Certo, è difficile pensare che proprio tutte le testimonianze siano false, specie se si pensa che molte furono del tutto spontanee, non istigate dall’accusa. Bisogna anche considerare che, a quel tempo, la crudeltà da parte dei ceti nobili non era così inusuale come si può pensare e che, quindi, gli atti della contessa non si scostavano poi tanto dal modo di fare della classe sociale cui apparteneva. Pare, anzi, che possa essere stato lo stesso marito, Ferenc, a insegnarle molte delle torture che avrebbe poi perpetrato sulle sue giovani vittime. L’errore commesso da Erzsébet fu quello di non limitarsi a scegliere le sue vittime tra i contadini, ma di osare mettere le mani su alcune giovani figlie di esponenti della bassa nobiltà.

Dal quadro che ne esce, Erzsébet Bàthory ci appare come una donna particolarmente forte rispetto ai canoni del suo tempo, una figura femminile dotata di uno spirito e di una forza non comuni, capace di ottenere un grande potere e guadagnarsi il rispetto dei suoi pari, al punto da arrivare a incutere timore persino al Re di Ungheria. A fronte di questo, però, possiamo ritagliare anche aspetti che ci illuminano sul suo malessere interiore, sul suo sentirsi inadeguata, sulla sua continua ricerca di un qualcosa che non avrebbe mai potuto raggiungere, sia che fosse bellezza, giovinezza o altro. Un malessere dovuto forse a una tara genetica, forse a un ambiente sadico e meschino capace di traviarla, o forse a un’indole crudele.

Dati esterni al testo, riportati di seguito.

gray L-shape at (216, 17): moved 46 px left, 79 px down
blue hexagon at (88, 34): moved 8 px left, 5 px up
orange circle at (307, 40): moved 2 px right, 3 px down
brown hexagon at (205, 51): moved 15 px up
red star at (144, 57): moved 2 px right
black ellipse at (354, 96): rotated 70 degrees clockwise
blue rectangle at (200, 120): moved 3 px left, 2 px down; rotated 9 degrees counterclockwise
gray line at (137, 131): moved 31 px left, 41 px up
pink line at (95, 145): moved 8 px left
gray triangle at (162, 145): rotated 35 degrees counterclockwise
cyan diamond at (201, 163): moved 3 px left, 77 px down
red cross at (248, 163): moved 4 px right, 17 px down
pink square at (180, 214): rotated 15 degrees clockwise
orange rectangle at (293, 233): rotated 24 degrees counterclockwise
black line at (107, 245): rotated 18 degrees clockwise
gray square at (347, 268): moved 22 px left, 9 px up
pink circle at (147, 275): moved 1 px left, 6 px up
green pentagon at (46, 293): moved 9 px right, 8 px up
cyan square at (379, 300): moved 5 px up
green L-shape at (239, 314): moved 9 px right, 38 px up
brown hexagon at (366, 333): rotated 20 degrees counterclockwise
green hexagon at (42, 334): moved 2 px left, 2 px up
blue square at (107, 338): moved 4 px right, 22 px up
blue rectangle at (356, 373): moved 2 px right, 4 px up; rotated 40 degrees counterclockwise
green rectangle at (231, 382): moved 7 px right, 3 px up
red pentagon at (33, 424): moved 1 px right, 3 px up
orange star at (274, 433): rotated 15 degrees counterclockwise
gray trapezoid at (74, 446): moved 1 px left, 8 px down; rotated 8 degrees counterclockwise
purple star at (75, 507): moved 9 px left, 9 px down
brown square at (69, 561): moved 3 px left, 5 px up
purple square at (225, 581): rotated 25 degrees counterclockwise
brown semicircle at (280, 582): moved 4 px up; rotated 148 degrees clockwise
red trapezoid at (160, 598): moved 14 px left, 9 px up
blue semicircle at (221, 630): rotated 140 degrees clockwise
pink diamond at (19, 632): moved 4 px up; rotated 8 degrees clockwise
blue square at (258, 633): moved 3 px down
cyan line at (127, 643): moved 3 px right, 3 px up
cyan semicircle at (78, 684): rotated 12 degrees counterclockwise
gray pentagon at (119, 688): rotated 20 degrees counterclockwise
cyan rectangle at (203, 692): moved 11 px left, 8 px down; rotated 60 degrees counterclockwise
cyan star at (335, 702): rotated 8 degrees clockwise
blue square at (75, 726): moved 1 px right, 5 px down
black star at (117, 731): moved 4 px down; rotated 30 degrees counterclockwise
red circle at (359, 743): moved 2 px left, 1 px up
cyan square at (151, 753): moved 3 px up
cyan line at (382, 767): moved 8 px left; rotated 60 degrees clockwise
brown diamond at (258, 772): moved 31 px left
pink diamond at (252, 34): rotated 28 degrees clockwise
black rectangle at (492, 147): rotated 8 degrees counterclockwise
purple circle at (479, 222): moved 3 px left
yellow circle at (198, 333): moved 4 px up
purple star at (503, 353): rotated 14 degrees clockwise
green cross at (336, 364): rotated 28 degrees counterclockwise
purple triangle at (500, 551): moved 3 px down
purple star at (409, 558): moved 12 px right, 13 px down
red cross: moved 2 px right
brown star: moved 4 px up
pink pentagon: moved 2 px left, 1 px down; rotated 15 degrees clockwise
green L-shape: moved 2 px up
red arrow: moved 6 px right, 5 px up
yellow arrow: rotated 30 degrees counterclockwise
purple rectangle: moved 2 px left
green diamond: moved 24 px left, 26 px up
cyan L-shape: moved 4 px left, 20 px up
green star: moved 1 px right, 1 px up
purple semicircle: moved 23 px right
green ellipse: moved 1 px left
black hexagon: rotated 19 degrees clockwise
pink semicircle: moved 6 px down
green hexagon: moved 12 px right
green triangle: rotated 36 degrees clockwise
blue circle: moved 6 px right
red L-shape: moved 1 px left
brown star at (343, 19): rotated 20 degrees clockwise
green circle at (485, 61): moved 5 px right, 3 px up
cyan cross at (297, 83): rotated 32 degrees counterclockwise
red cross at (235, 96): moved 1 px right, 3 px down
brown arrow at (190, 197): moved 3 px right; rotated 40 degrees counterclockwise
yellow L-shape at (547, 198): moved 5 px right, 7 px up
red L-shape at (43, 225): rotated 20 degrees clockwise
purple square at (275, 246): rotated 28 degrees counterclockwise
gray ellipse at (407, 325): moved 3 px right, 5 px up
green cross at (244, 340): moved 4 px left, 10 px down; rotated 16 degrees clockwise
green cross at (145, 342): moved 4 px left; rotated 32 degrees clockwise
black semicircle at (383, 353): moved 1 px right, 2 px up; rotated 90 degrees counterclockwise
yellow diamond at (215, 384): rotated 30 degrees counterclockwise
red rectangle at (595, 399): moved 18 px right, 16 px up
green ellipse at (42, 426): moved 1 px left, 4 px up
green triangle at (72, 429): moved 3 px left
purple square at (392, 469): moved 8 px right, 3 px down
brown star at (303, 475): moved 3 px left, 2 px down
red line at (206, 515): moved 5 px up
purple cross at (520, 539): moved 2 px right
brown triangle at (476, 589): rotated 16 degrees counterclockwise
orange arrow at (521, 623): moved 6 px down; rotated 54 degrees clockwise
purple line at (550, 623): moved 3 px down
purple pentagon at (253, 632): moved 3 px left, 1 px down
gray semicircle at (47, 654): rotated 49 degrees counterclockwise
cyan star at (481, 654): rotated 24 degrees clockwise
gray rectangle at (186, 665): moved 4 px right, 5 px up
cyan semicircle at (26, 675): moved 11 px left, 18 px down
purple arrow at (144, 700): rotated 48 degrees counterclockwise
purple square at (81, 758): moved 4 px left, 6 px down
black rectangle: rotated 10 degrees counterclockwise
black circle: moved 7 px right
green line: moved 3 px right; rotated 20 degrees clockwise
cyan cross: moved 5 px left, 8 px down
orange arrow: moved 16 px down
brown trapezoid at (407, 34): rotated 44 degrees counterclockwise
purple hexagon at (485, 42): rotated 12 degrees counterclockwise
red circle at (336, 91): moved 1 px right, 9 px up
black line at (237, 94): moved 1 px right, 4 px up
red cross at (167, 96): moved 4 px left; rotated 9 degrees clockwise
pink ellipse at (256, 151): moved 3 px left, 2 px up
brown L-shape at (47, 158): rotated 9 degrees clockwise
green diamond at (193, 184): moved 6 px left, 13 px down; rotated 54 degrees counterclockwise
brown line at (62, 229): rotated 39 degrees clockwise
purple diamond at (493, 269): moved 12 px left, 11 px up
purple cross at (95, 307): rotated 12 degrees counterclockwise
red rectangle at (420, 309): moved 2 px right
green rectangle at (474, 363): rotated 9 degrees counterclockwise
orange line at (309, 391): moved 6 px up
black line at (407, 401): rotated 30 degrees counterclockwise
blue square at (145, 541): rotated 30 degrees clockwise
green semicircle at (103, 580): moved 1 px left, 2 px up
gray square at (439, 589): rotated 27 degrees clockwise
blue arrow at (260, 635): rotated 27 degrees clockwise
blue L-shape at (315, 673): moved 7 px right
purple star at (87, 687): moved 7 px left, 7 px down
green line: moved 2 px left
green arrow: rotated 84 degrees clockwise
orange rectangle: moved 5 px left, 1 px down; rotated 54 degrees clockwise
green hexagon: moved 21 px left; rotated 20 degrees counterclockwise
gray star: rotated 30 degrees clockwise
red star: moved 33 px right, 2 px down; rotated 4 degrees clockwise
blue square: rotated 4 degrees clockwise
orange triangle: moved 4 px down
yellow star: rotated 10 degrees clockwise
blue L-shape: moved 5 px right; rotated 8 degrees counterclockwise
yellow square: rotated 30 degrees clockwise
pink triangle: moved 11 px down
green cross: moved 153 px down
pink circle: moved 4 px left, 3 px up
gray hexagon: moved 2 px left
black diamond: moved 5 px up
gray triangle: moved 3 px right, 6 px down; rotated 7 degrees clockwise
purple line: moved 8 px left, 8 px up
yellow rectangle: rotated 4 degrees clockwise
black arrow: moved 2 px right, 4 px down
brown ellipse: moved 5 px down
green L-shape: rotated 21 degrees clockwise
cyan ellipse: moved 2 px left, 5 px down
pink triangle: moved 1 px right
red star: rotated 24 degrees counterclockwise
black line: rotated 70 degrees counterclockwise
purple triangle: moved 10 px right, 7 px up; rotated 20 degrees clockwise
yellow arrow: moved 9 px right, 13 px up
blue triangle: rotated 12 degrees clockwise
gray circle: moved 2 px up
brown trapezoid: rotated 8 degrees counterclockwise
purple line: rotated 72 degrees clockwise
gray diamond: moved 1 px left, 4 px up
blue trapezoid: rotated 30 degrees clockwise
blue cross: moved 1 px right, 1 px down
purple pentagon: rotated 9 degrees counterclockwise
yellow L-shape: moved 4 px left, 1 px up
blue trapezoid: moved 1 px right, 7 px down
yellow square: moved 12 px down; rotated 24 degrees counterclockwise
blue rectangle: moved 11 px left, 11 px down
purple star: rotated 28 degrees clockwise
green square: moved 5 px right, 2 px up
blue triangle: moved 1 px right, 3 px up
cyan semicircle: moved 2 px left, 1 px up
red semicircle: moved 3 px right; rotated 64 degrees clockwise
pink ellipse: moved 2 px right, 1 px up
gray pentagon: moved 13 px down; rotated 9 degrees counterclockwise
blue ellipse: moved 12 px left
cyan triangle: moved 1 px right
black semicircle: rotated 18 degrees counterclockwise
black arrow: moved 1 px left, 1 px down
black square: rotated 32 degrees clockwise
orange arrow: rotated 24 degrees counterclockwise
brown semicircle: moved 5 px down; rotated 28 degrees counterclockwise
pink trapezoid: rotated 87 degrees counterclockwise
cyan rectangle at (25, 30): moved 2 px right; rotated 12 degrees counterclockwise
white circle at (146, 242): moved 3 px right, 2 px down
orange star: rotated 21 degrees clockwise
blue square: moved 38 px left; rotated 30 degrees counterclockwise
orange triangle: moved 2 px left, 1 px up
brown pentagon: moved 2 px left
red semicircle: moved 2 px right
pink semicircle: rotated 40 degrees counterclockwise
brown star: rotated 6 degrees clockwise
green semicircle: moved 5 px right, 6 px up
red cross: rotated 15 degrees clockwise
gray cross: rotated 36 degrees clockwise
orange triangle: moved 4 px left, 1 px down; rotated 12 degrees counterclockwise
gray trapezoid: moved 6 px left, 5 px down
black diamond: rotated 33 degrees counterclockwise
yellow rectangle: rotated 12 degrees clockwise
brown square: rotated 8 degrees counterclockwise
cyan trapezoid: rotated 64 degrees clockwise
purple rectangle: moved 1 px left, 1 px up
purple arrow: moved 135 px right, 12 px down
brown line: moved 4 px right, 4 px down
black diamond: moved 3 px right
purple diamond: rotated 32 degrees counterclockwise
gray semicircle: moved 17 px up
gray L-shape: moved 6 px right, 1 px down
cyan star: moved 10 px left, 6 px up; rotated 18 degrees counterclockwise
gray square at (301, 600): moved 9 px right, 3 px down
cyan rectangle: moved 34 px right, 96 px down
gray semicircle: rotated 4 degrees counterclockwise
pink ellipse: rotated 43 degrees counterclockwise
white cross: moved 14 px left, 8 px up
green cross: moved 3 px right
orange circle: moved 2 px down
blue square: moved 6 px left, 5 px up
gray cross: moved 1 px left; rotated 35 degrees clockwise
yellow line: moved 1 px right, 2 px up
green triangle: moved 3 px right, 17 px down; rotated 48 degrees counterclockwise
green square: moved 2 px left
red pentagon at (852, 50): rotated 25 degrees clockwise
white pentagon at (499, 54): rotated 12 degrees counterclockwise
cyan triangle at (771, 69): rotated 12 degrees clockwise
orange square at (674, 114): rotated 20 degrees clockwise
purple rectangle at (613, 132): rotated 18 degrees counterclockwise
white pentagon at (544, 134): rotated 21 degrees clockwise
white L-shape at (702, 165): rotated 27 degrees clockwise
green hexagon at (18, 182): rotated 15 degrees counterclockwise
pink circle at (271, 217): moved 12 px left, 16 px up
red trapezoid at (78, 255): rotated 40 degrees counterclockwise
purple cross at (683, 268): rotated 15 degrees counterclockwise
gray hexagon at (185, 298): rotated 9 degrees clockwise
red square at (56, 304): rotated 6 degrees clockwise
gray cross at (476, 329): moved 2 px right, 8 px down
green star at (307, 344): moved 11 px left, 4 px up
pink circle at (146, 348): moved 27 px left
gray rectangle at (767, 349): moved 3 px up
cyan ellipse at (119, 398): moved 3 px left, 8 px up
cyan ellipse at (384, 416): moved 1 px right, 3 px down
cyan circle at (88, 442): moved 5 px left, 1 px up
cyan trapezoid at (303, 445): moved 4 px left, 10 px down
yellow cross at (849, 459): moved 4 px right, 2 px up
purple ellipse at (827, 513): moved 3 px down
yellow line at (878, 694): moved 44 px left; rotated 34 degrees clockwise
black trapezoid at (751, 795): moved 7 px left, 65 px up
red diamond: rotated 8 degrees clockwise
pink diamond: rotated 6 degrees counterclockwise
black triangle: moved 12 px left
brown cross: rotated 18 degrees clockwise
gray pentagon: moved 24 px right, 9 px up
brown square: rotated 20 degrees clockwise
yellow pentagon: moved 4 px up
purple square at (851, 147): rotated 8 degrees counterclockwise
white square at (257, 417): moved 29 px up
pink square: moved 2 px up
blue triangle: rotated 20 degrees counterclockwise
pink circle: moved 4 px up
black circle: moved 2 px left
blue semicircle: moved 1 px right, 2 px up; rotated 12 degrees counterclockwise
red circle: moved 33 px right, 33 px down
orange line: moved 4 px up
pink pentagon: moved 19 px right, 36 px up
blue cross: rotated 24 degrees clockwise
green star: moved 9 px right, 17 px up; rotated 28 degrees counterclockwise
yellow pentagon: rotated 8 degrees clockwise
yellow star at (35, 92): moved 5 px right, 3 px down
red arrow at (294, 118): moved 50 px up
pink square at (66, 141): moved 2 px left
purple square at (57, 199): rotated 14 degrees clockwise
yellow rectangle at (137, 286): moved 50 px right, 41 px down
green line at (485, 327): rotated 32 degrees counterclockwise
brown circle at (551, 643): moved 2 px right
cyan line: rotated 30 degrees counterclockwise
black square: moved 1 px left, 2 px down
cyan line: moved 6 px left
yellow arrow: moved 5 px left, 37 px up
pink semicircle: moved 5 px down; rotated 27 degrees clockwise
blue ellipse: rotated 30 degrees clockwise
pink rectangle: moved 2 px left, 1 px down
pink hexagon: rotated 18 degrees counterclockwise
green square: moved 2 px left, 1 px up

Non lo sapremo mai. Quel che è certo è che la fama della contessa Báthory sopravvisse alla sua morte e le cucì addosso leggende di ogni tipo, prima fra tutte quella della donna vampiro capace di immergersi in vasche piene di sangue per mantenersi giovane. È probabile, però, che tale voce tragga origine dalla Tragica Historia, scritta nel 1729 dal gesuita László Turóczi, e non da fatti realmente accaduti. La sua immagine è stata più volte omaggiata, nel tempo, con opere letterarie e nel cinema, a testimonianza di come Erzsébet sia rimasta viva nell’immaginario collettivo. E, sempre a proposito di leggende, se capitate dalle parti di Čachtice, in Transilvania, potreste avere la fortuna – o meno – di imbattervi nel fantasma della contessa sanguinaria, che si dice si aggiri ancora oggi tra le rovine del castello.